The non-usual suspects
Pokemon. The ultimate card game you’ll encounter at some point in family life. No, not the app. TGC – the card game. You’ve got these fancy cards shuffled and dealt, with which you start battling the opponent. Epic fun!
Waterfall – auch! The skeleton we all would like to bury. Waterfall is the name of a software project tracking methodology of the autistic idealist; which doesn’t work. In waterfall your team spends 1-6 months thinking and sketching, trying to sort out every possible minute detail of the software, and you’ve lost a major portion of time and/or manpower by the time you actually start implementing the plan. Waterfall is bad. Rael bad.
Time boxing. The “what” for some newbies to corporate software business.
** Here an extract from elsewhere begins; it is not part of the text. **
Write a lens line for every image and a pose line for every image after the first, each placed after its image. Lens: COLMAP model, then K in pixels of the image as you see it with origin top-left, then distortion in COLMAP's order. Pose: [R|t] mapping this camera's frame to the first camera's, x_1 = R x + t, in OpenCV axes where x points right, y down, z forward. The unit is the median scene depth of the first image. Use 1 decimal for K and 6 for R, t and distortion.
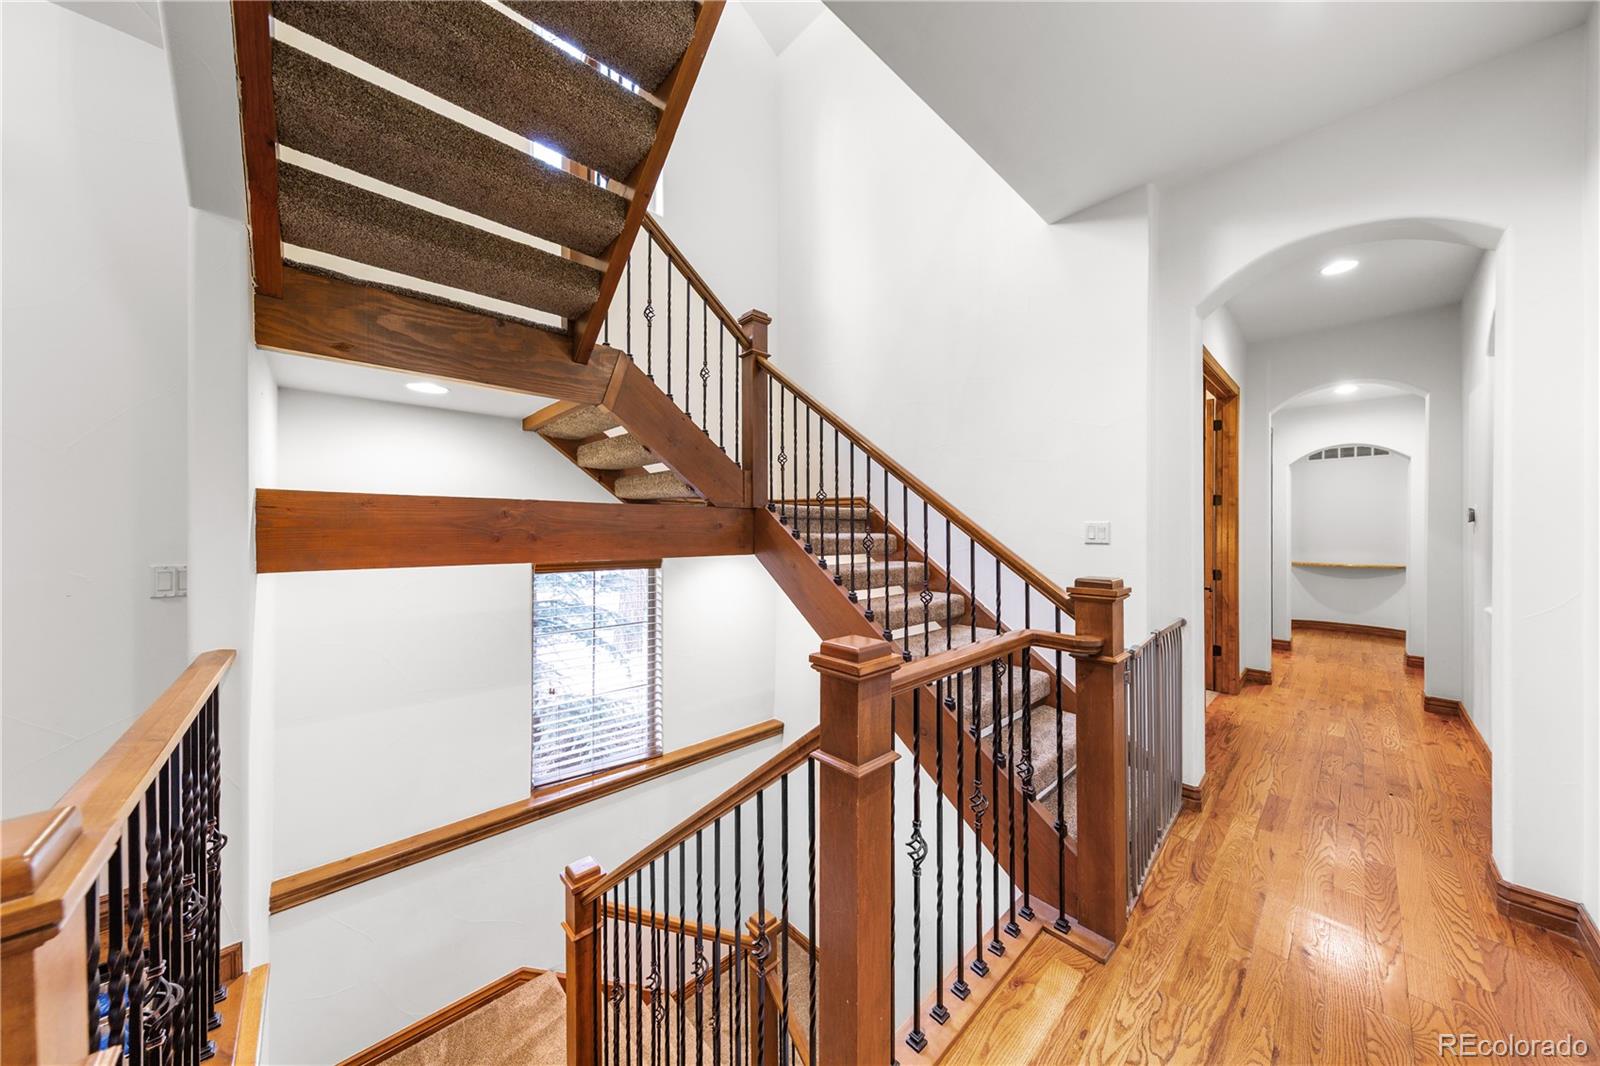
lens RADIAL K [[513.9, 0, 801.8], [0, 513.9, 530.9], [0, 0, 1]] dist [0.002870, 0.000111]
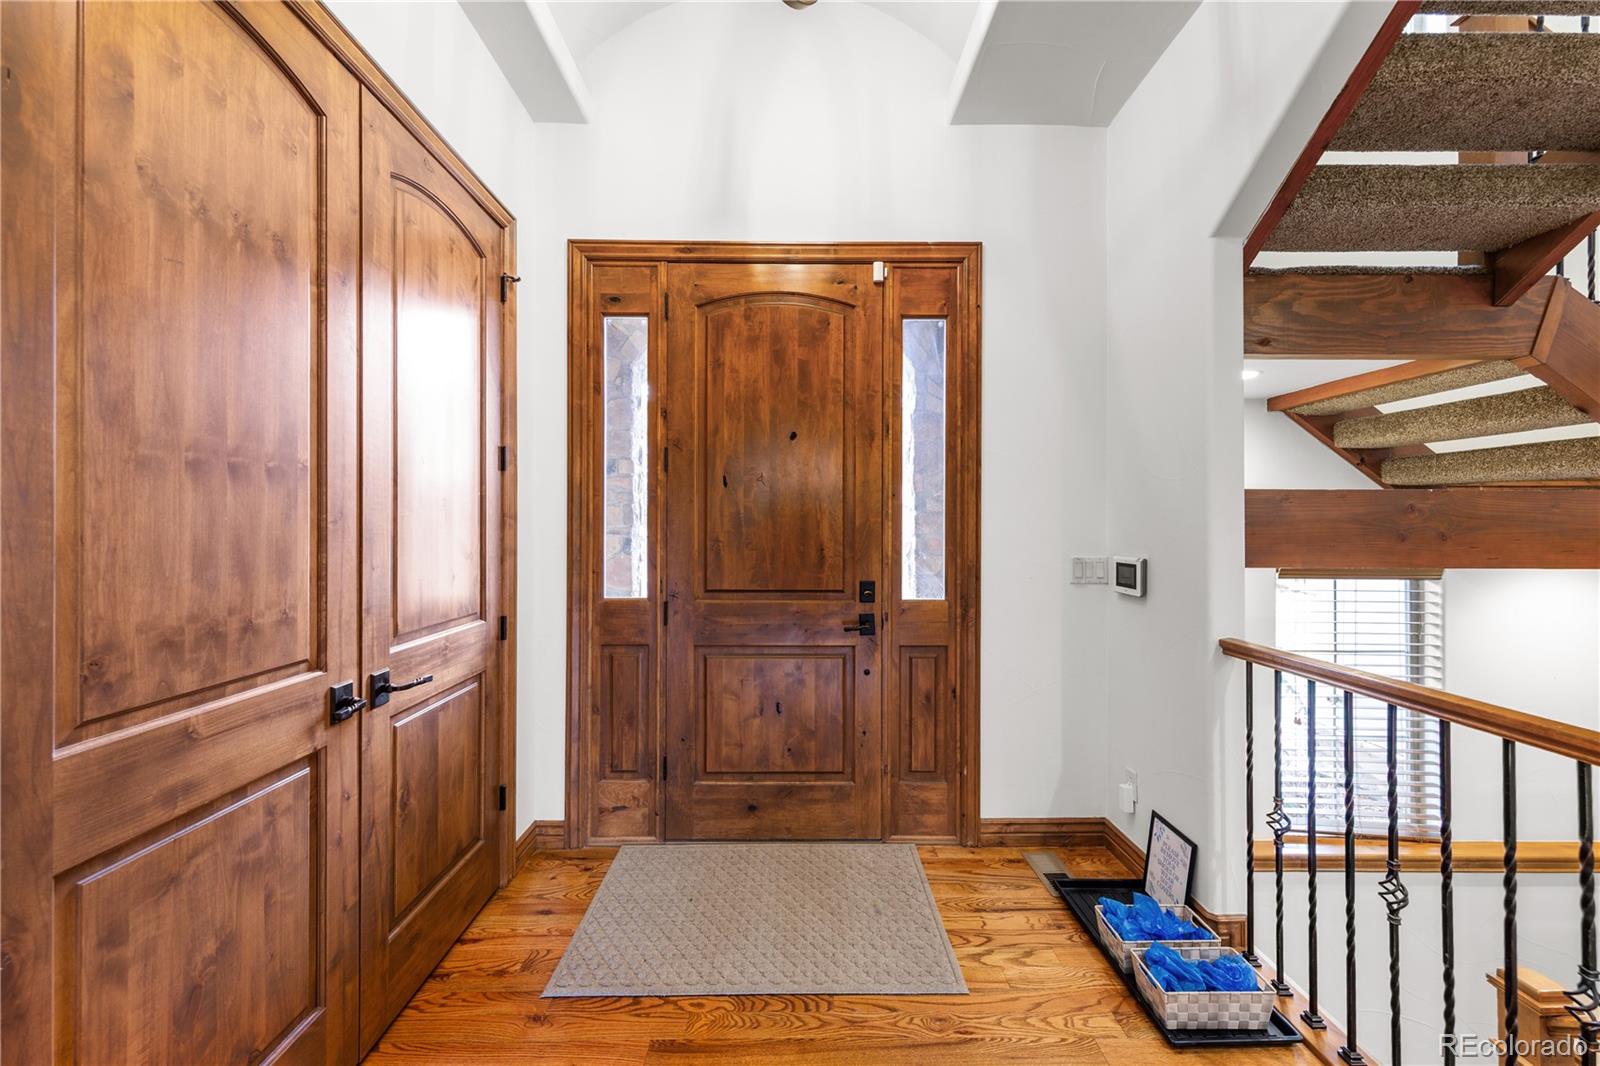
lens RADIAL K [[586.8, 0, 797.3], [0, 586.8, 530.6], [0, 0, 1]] dist [0.001542, 0.000152]
pose [[0.735155, -0.000981, -0.677898, -0.667841], [0.000708, 1.000000, -0.000679, 0.003303], [0.677898, 0.000019, 0.735156, -0.367633]]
But for many professionals, time boxing means day in, day out activity: a software project’s parts (“Tasks” or building blocks), are being estimated, measured — and devs pressed against to reach their goals.
But really?! How to battle? I’m sitting at our living room table, with my 5-yo and thinking feverishly what should I do with the cards. Sure, Hitpoints (HP) seems familiar. I’ve had my share of role playing games along the decades. But what are all the rest of the figures and symbols on the Pokemon playing cards trying to tell me? No idea. Let’s find out.
Pokemon Firefall – tasks to make the app
- scaffolding (initialize) the app on Codepen
- 1 view: main view (=intro screen)
- 1 view: Battle view (BV)
- feature: Battle View setup (numbers) before going into live battle
- code: Subtraction (live battle)
- Next round (routing in BV)
- Results
Here’s the plan. The app supports one-on-one battle: 2 cards are fighting each other. Each player has:
- hitpoints
- name of the card
- primary attack method
- secondary attack method
- weakness
- resistance
I’m testing coding on a cloud platform. For any experiment to be fruitful, it’s mandatory to have something to really work on.
CodePen is one of the obvious first platforms to try. My setup thus: a laptop and the CodePen. Let’s go!